# Model Comparisons

1. Linear Regression

In [4]:
import pandas as pd
from sklearn.model_selection import train_test_split
from sklearn.linear_model import LinearRegression
from sklearn.metrics import mean_squared_error, mean_absolute_error
import numpy as np

df = pd.read_csv('daily_combined.csv')
df['TIME'] = pd.to_datetime(df['TIME'])
df.set_index('TIME', inplace=True)

pandemic_start_date = pd.to_datetime('2020-03-17')

# Create features
df['day_of_week'] = df.index.dayofweek
df['month'] = df.index.month

# Train/Test Split
train = df[df.index < pandemic_start_date]
test = df[df.index >= pandemic_start_date]

# Linear Regression
linear_model = LinearRegression()
linear_model.fit(train[['day_of_week', 'month', 'BIKE_USAGE']], train['BIKE_USAGE'])
linear_predictions = linear_model.predict(test[['day_of_week', 'month', 'BIKE_USAGE']])
linear_rmse = np.sqrt(mean_squared_error(test['BIKE_USAGE'], linear_predictions))
linear_mae = mean_absolute_error(test['BIKE_USAGE'], linear_predictions)


print(f'Linear Regression RMSE: {linear_rmse}')
print(f'Linear Regression MAE: {linear_mae}')

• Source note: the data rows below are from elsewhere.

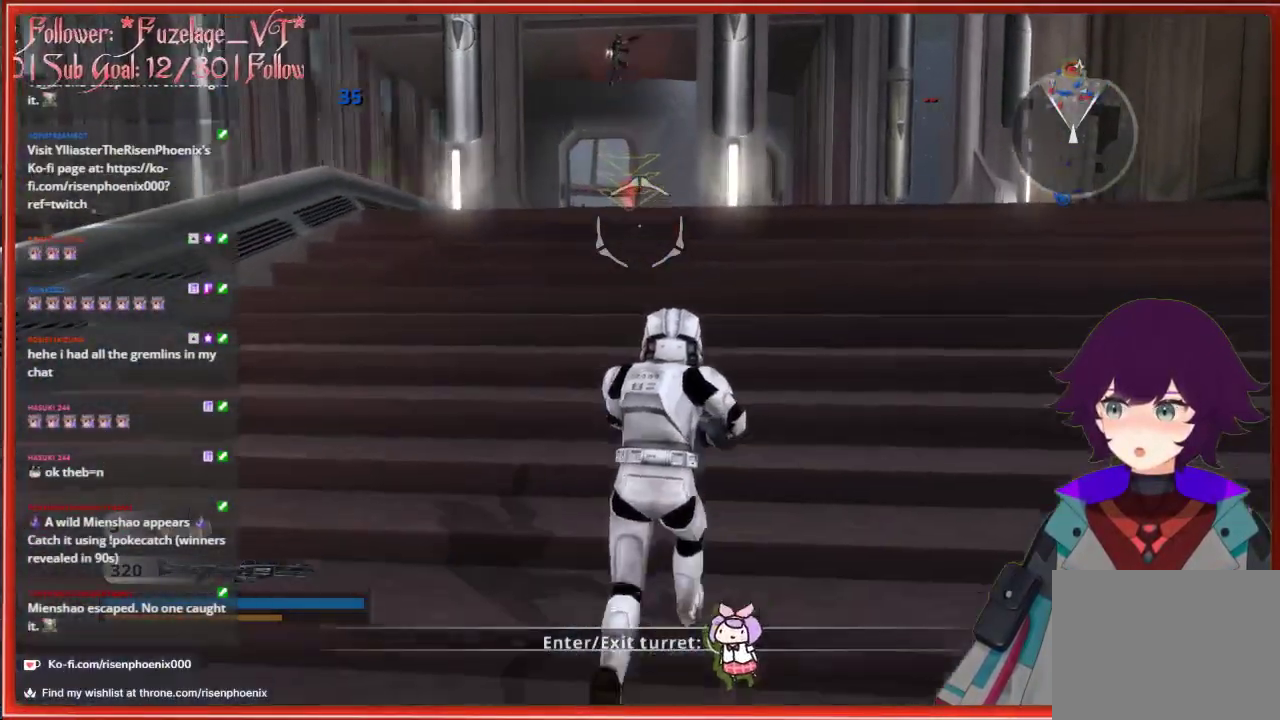
{"buttons": [], "left_stick": "up", "right_stick": "center", "events": []}
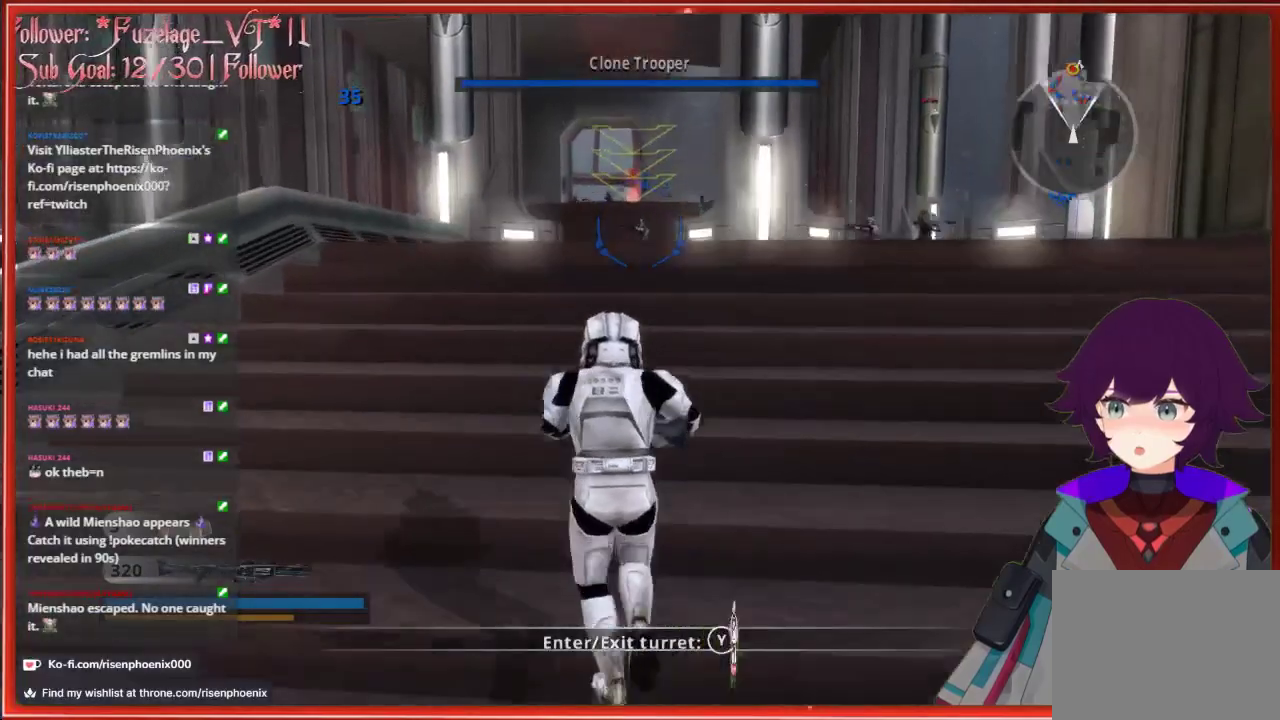
{"buttons": [], "left_stick": "up", "right_stick": "center", "events": []}
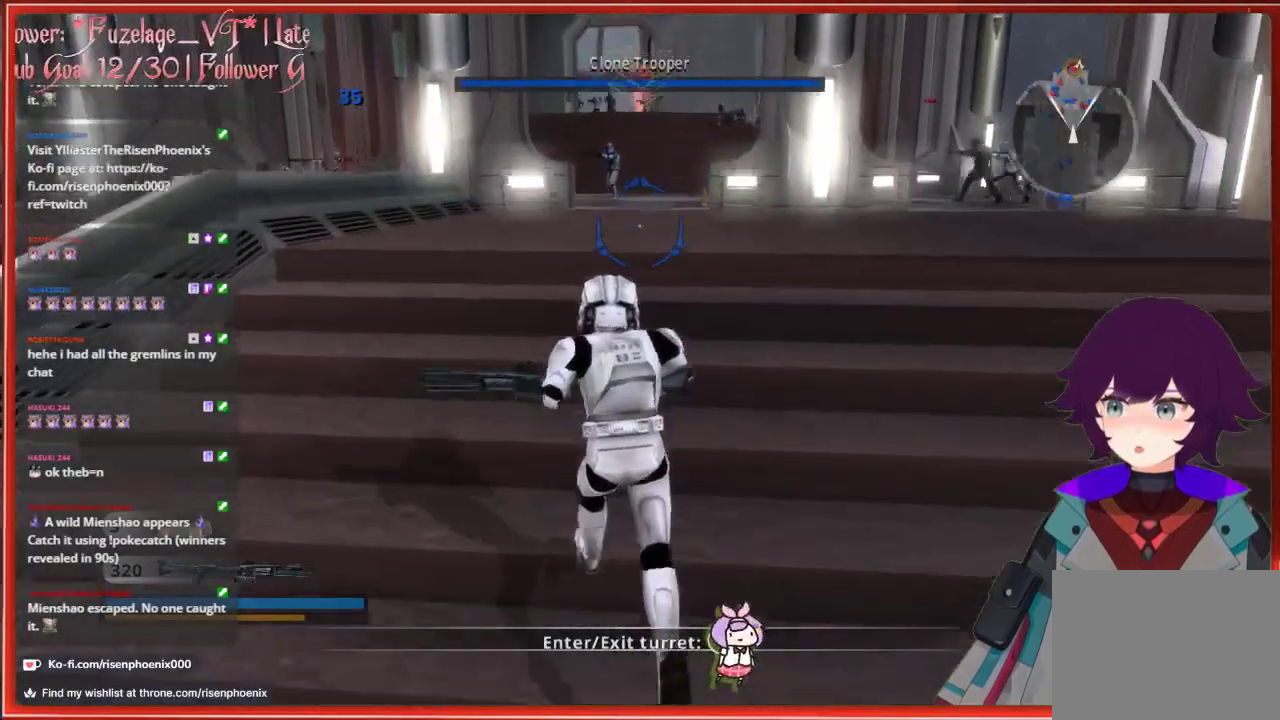
{"buttons": [], "left_stick": "up", "right_stick": "center", "events": []}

Linear Regression RMSE: 5.838194234536177e-13
Linear Regression MAE: 4.526561302055158e-13


2. Ridge Regression

In [32]:
import pandas as pd
import numpy as np
from sklearn.linear_model import Ridge
from sklearn.metrics import mean_squared_error, mean_absolute_error
from sklearn.model_selection import GridSearchCV

df = pd.read_csv('daily_combined.csv')
df['TIME'] = pd.to_datetime(df['TIME'])
df.set_index('TIME', inplace=True)

pandemic_start_date = pd.to_datetime('2020-03-17')

# Create features
df['day_of_week'] = df.index.dayofweek
df['month'] = df.index.month

# Train/Test Split
train = df[df.index < pandemic_start_date]
test = df[df.index >= pandemic_start_date]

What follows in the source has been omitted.